In the first critical phase, your pup should have learned basic skills of good dog behavior — sit, come, leave it, potty outside, this is yours, this is mine and don’t jump on Grandma. Because you’ve taken your pup with you in your daily excursions and introduced him to variants of the human world, he is a congenial easy-going, “hey, what’s that?” kind of companion.  When the teen years hit, your pet will begin to test the parameters you’ve set and may attempt to create a few of his own behaviors through trial and error.

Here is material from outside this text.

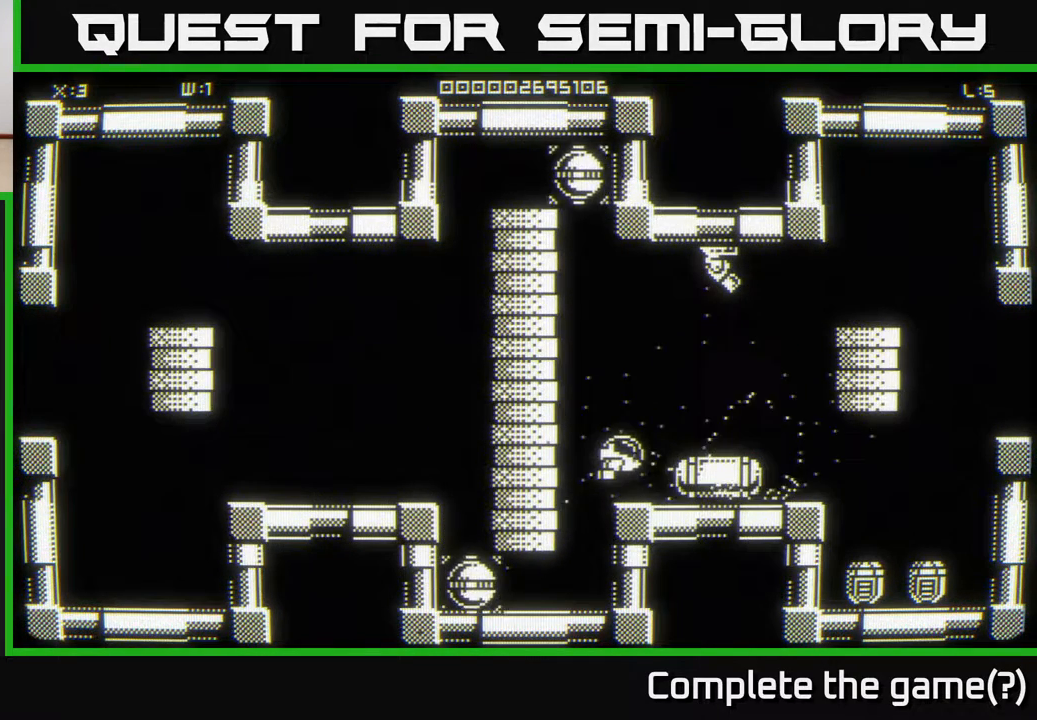
{"buttons": [], "left_stick": "center", "right_stick": "center", "events": [[333, "right_stick", "center"], [417, "left_stick", "center"]]}
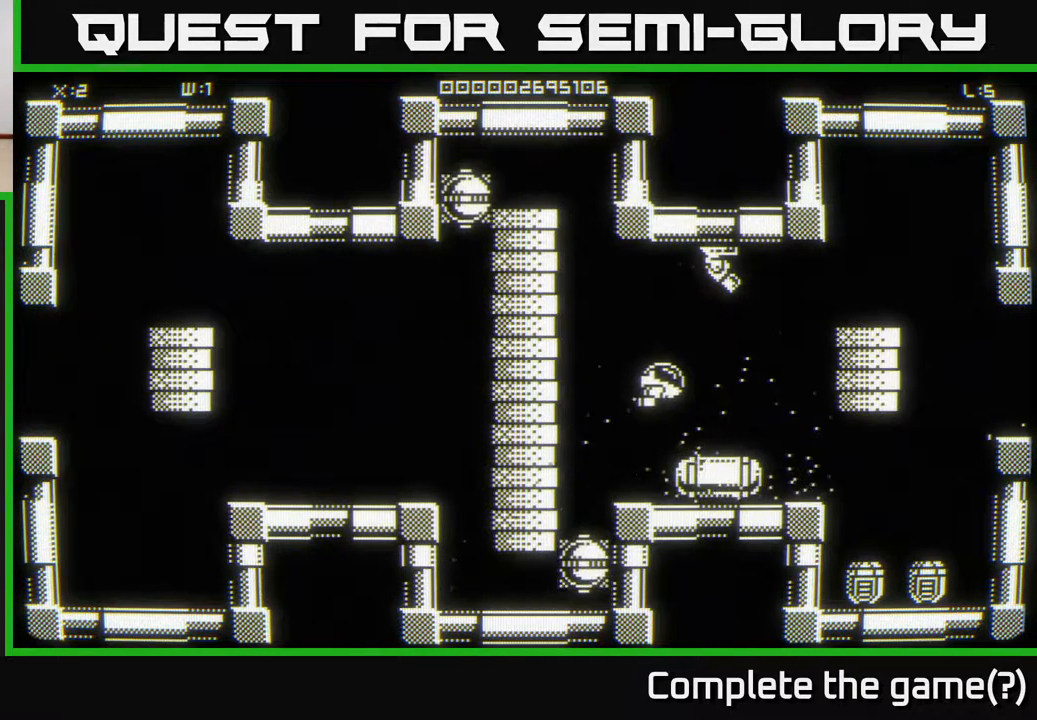
{"buttons": [], "left_stick": "up-left", "right_stick": "center", "events": [[33, "left_stick", "up"], [283, "left_stick", "up-left"]]}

An undesirable behavior is most easily altered in the initial learning phase, before it stabilizes. And for sure, it can stabilize in a split second. An example is territorial barking, which can escalate rapidly if not checked.  The very first time sweet puppy lunges at the door, screaming hysterically at the mail carrier is the time to step in. Unchecked, you’ll have a frenzied, territorial adult dog who has taught himself a routine, difficult to modify. The best time for families to work with undesirable behavior is as it emerges otherwise the dog will gladly take on the job.

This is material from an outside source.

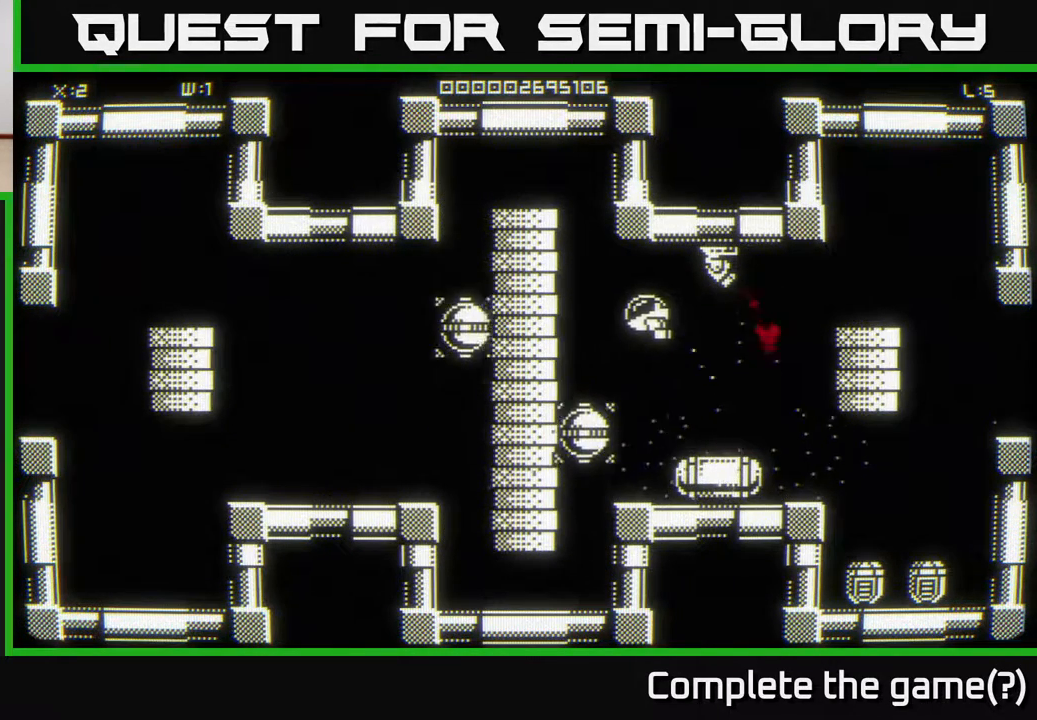
{"buttons": [], "left_stick": "up-right", "right_stick": "right", "events": [[17, "left_stick", "up"], [167, "left_stick", "center"], [183, "right_stick", "right"], [500, "left_stick", "up-right"]]}
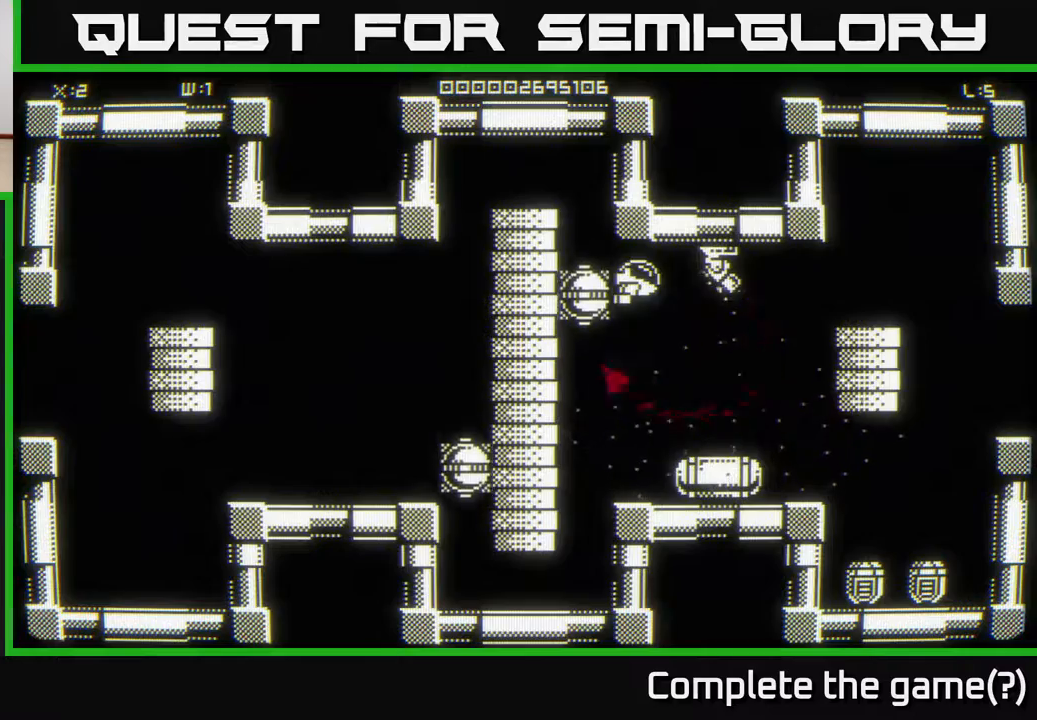
{"buttons": [], "left_stick": "down", "right_stick": "right", "events": [[100, "left_stick", "center"], [300, "left_stick", "down"]]}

Families need to understand that teen-dogs want more freedom and will certainly test the limits. It’s up to their humans to use this period to guide development of adult behavior.  Spaying and neutering helps modify emerging territoriality, marking and wandering behaviors. Socialization must be continued to impress on the dog that the world does not end at the front door.  The world is big and wonderful but we all have to be polite about it.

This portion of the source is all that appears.